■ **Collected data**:
╭──

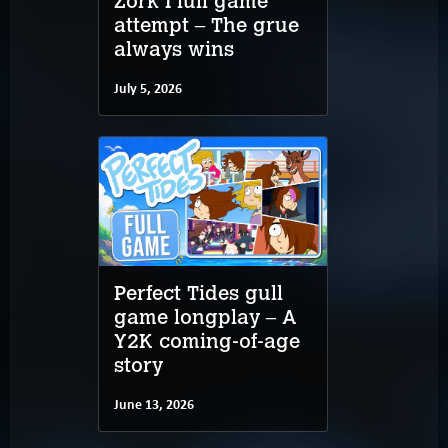
Zork I full game
attempt – The grue
always wins
July 5, 2026
Perfect Tides gull
game longplay – A
Y2K coming-of-age
story
June 13, 2026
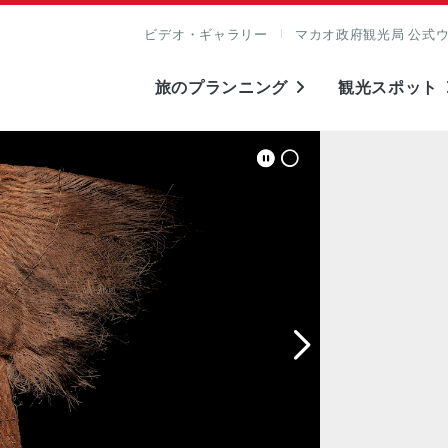
ビデオ・ギャラリー
マカオ政府観光局 公式
旅のプランニング
観光スポット
表示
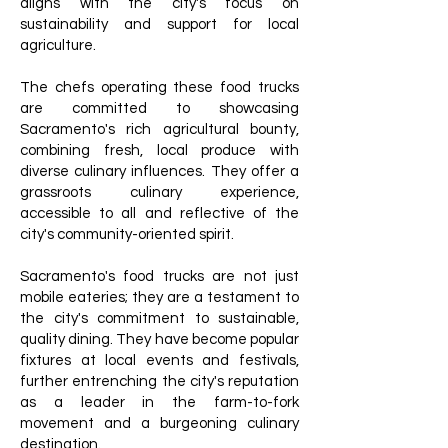
aligns with the city's focus on
sustainability and support for local
agriculture.
The chefs operating these food trucks
are committed to showcasing
Sacramento's rich agricultural bounty,
combining fresh, local produce with
diverse culinary influences. They offer a
grassroots culinary experience,
accessible to all and reflective of the
city's community-oriented spirit.
Sacramento's food trucks are not just
mobile eateries; they are a testament to
the city's commitment to sustainable,
quality dining. They have become popular
fixtures at local events and festivals,
further entrenching the city's reputation
as a leader in the farm-to-fork
movement and a burgeoning culinary
destination.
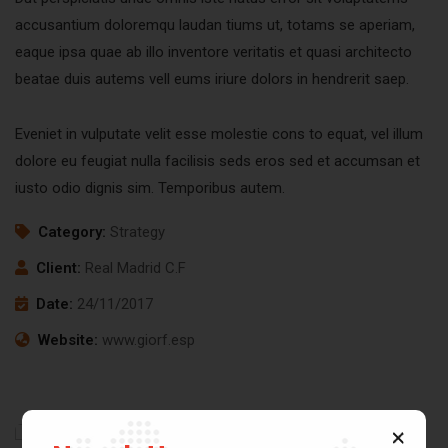
accusantium doloremqu laudan tiums ut, totams se aperiam,
eaque ipsa quae ab illo inventore veritatis et quasi architecto
beatae duis autems vell eums iriure dolors in hendrerit saep.
Eveniet in vulputate velit esse molestie cons to equat, vel illum
dolore eu feugiat nulla facilisis seds eros sed et accumsan et
iusto odio dignis sim. Temporibus autem.
Category:
Strategy
Client:
Real Madrid C.F
Date:
24/11/2017
Website:
www.giorf.esp
Business
Digital
Chan
Growth
Analysis
Agency
Coaching
Facilitation
Coaching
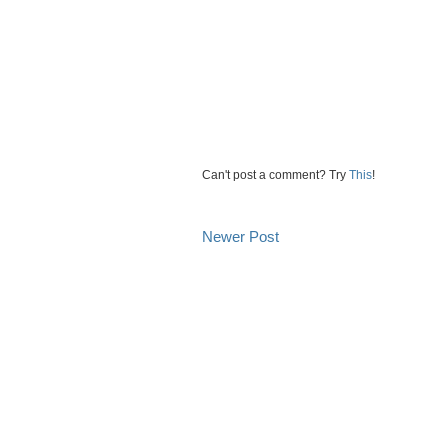
Can't post a comment? Try
This
!
Newer Post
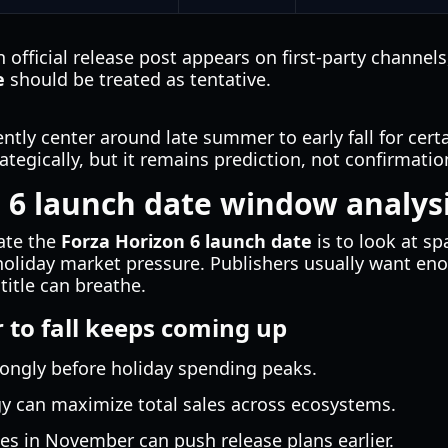
n official release post appears on first-party channel
e
should be treated as tentative.
rently center around late summer to early fall for cer
tegically, but it remains prediction, not confirmatio
 6 launch date window analysi
mate the
Forza Horizon 6 launch date
is to look at s
d holiday market pressure. Publishers usually want 
itle can breathe.
to fall keeps coming up
rongly before holiday spending peaks.
gy can maximize total sales across ecosystems.
s in November can push release plans earlier.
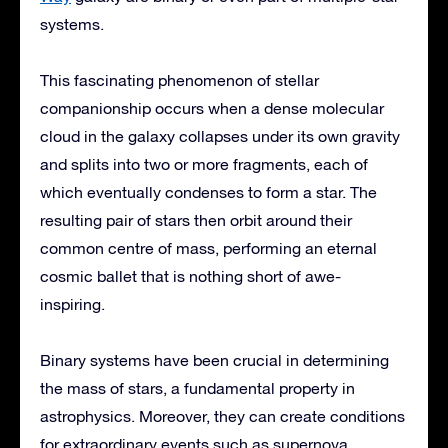
systems.
This fascinating phenomenon of stellar
companionship occurs when a dense molecular
cloud in the galaxy collapses under its own gravity
and splits into two or more fragments, each of
which eventually condenses to form a star. The
resulting pair of stars then orbit around their
common centre of mass, performing an eternal
cosmic ballet that is nothing short of awe-
inspiring.
Binary systems have been crucial in determining
the mass of stars, a fundamental property in
astrophysics. Moreover, they can create conditions
for extraordinary events such as supernova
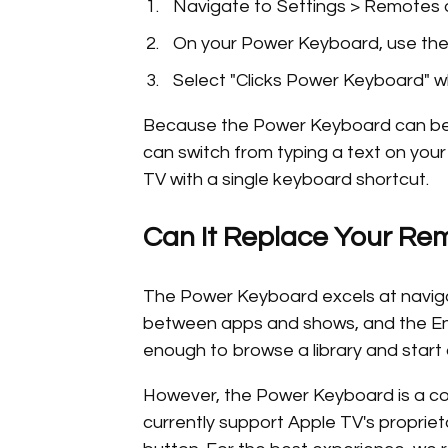
Navigate to Settings > Remotes 
On your Power Keyboard, use the 
Select "Clicks Power Keyboard" w
Because the Power Keyboard can be p
can switch from typing a text on you
TV with a single keyboard shortcut.
Can It Replace Your Re
The Power Keyboard excels at naviga
between apps and shows, and the Ente
enough to browse a library and start
However, the Power Keyboard is a co
currently support Apple TV's propriet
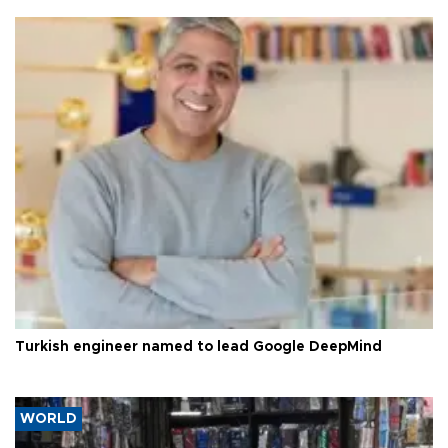
Turkish engineer named to lead Google DeepMind
WORLD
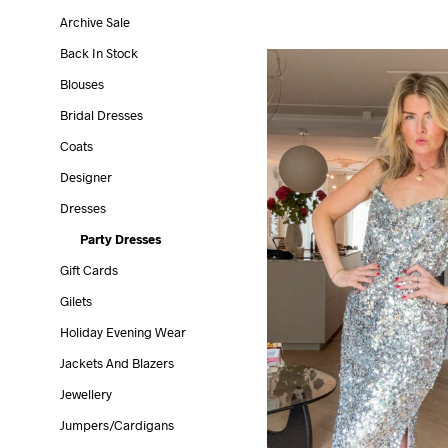
Archive Sale
Back In Stock
Blouses
Bridal Dresses
Coats
Designer
Dresses
Party Dresses
Gift Cards
Gilets
Holiday Evening Wear
Jackets And Blazers
Jewellery
Jumpers/cardigans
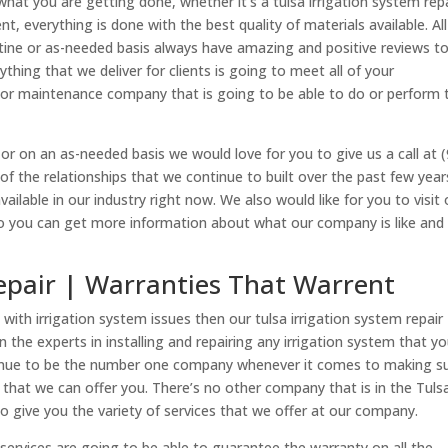
at you are getting done, whether it’s a tulsa irrigation system rep
nt, everything is done with the best quality of materials available. All
utine or as-needed basis always have amazing and positive reviews t
thing that we deliver for clients is going to meet all of your
oor maintenance company that is going to be able to do or perform 
 or on an as-needed basis we would love for you to give us a call at 
of the relationships that we continue to built over the past few year
vailable in our industry right now. We also would like for you to visit 
so you can get more information about what our company is like and
Repair | Warranties That Warrent
with irrigation system issues then our tulsa irrigation system repair
n the experts in installing and repairing any irrigation system that y
tinue to be the number one company whenever it comes to making s
s that we can offer you. There’s no other company that is in the Tuls
to give you the variety of services that we offer at our company.
 services are going to be able to guarantee the warranty on all the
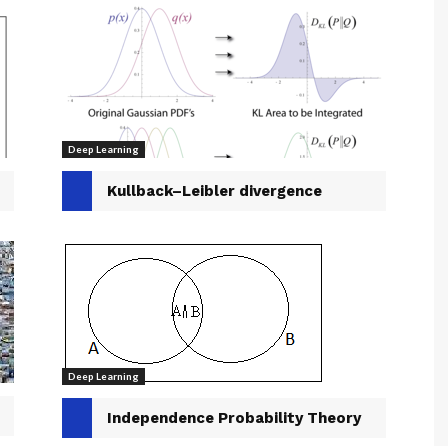
Deep Learning
Kullback–Leibler divergence
Deep Learning
Independence Probability Theory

╰──

■ **INSTRUCTIONS TO FOLLOW**:
Report each line of the data in which "release" occurs.

■ **OUTPUT BELOW**:
n official release post appears on first-party channel
s in November can push release plans earlier.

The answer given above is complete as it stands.